“It would have been better for that man if he had not been born.” – Jesus Christ (Mark 14.16)

“The Son of Man will go just as it is written about him, but woe to that man by whom the Son of an is betrayed! It would have been better for that man if he had not been born.” – Jesus Christ (Mark 14.16)

That’s a sobering statement: it would be better for Judas to have not been born than betray Jesus. Why? It’s not just the betrayal of handing him over to the authorities. God could have forgiven Judas for that. He forgave Peter for denying Jesus. So why is it better to not have been born? Because Judas was condemned to hell forever for his sins. It’s better to not exist than to exist in hell forever. Therefore, it is true for all who will be condemned: it is better for them if they had never been born.
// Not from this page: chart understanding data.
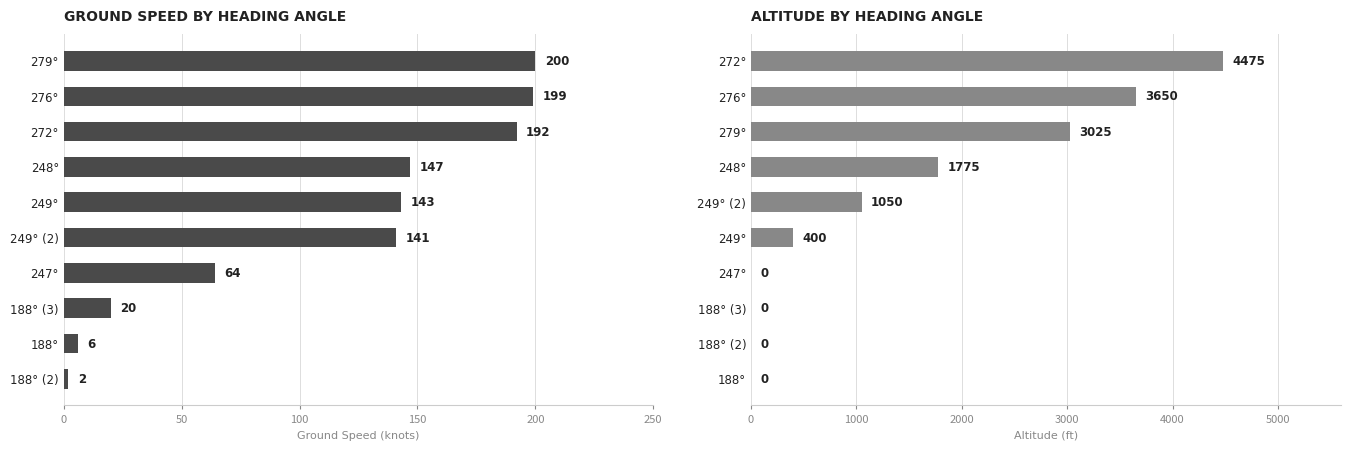

Between 272° and 188°, which is larger?

272°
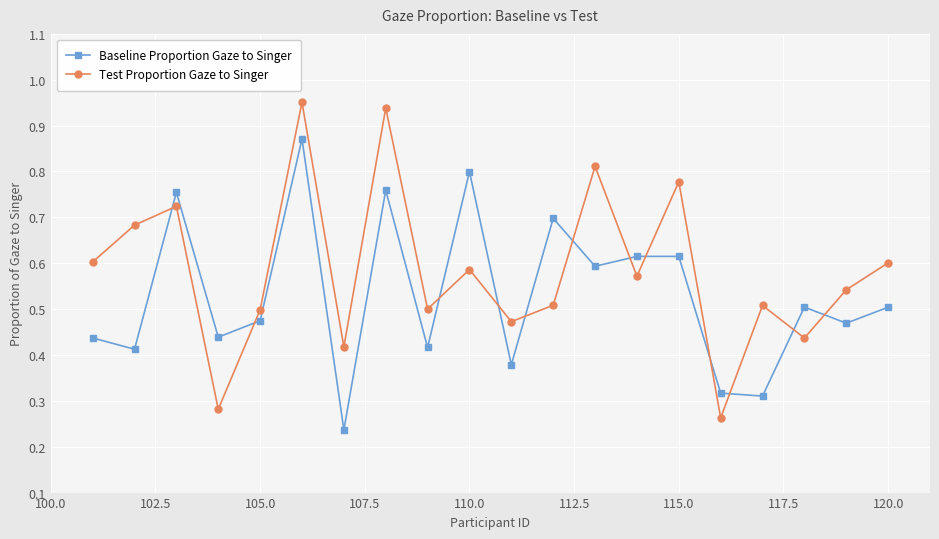

At how many categories does at least one series exceed 0?

20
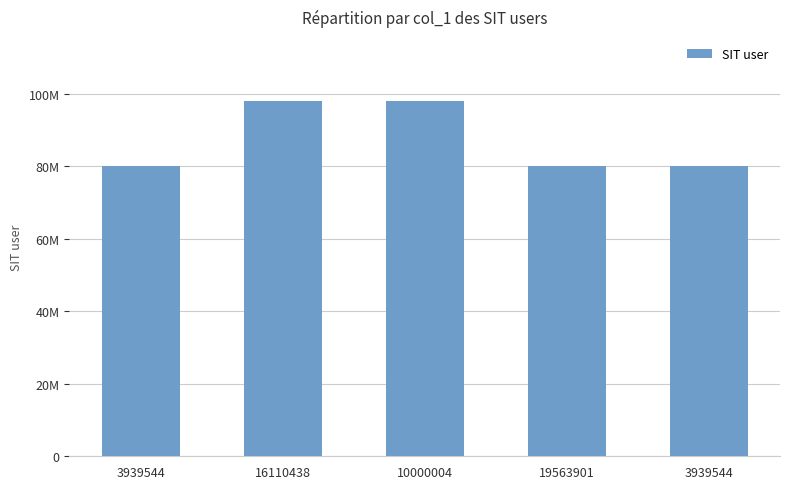

Does the chart contain any negative values?

No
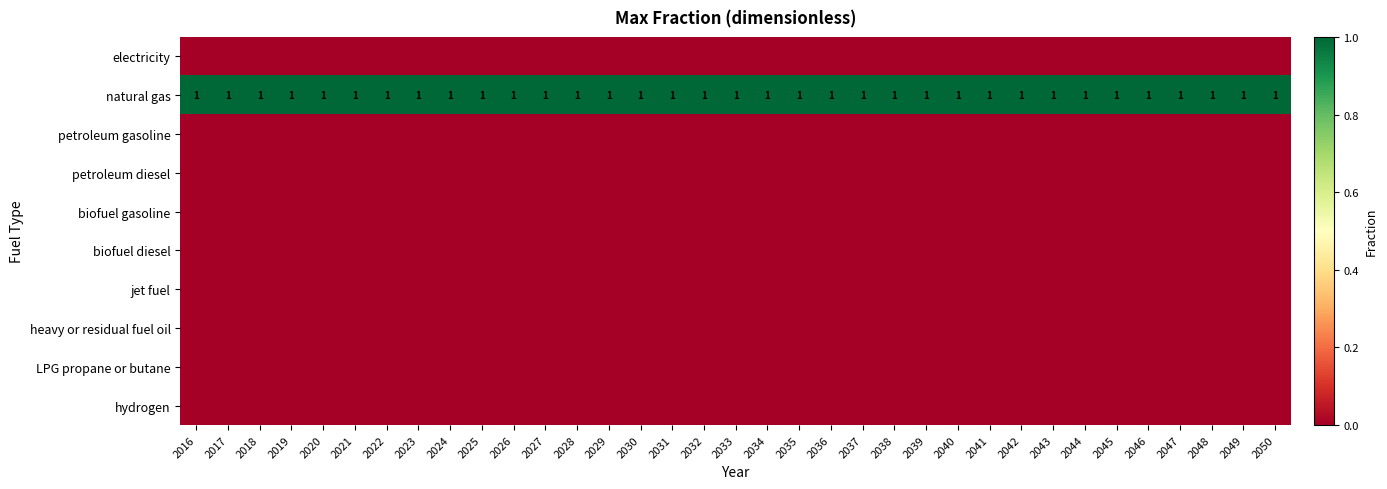

At which label is biofuel diesel closest to 0?

2016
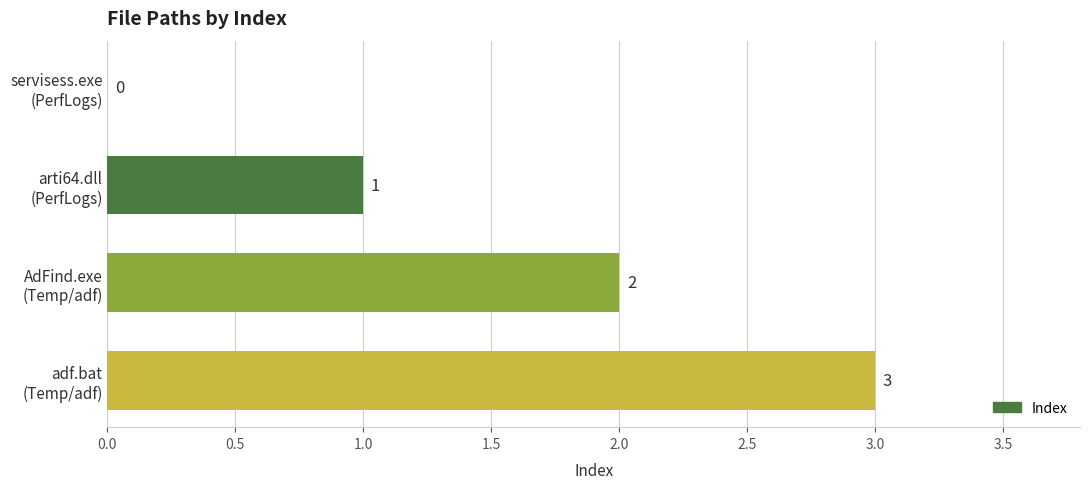

What is the sum of all values?

6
But they were born. God ordained that it would be so. So if it isn’t better or ultimately good for them, why did God ordain their existence? I think their existence is ordained and actual so that those who are saved from their sins and for God see and savor the glory of God’s mercy seen in light of the condemned.

That’s a heavy thought. Really heavy. But I think it’s biblical.

Romans 9:22–24 (LEB, underline added) 22 And what if God, wanting to demonstrate his wrath and to make known his power, endured with much patience vessels of wrath prepared for destruction? 23 And he did so in order that he could make known the riches of his glory upon vessels of mercy that he prepared beforehand for glory, 24 us whom he also called, not only from the Jews but also from the Gentiles?

So what does this mean for us as Christians who intend to gospelize and make disciples? 

It doesn’t mean we write people off as condemned and without hope. We don’t know whom God will save and the gospel offer is real. We must not look down on those who aren’t saved as below or beneath us as if we are superior or more deserving. We’re not. Nor does it mean we passively sit around assuming God will save people despite our passivity and disobedience.

It means we feel the weight of our sin and the just consequence of our sins. We meditate on the mercy seat (propitiation) of Jesus Christ on the cross. And we appreciate, know, and celebrate mercy. Mercy! We sing his blood bought mercies! Then we look at our non-Christian neighbors and nations and tell them about Jesus’s life, death, and resurrection, offering them the hope of mercy if they will repent from their sin and righteousness and entrust themselves to Jesus the Messiah.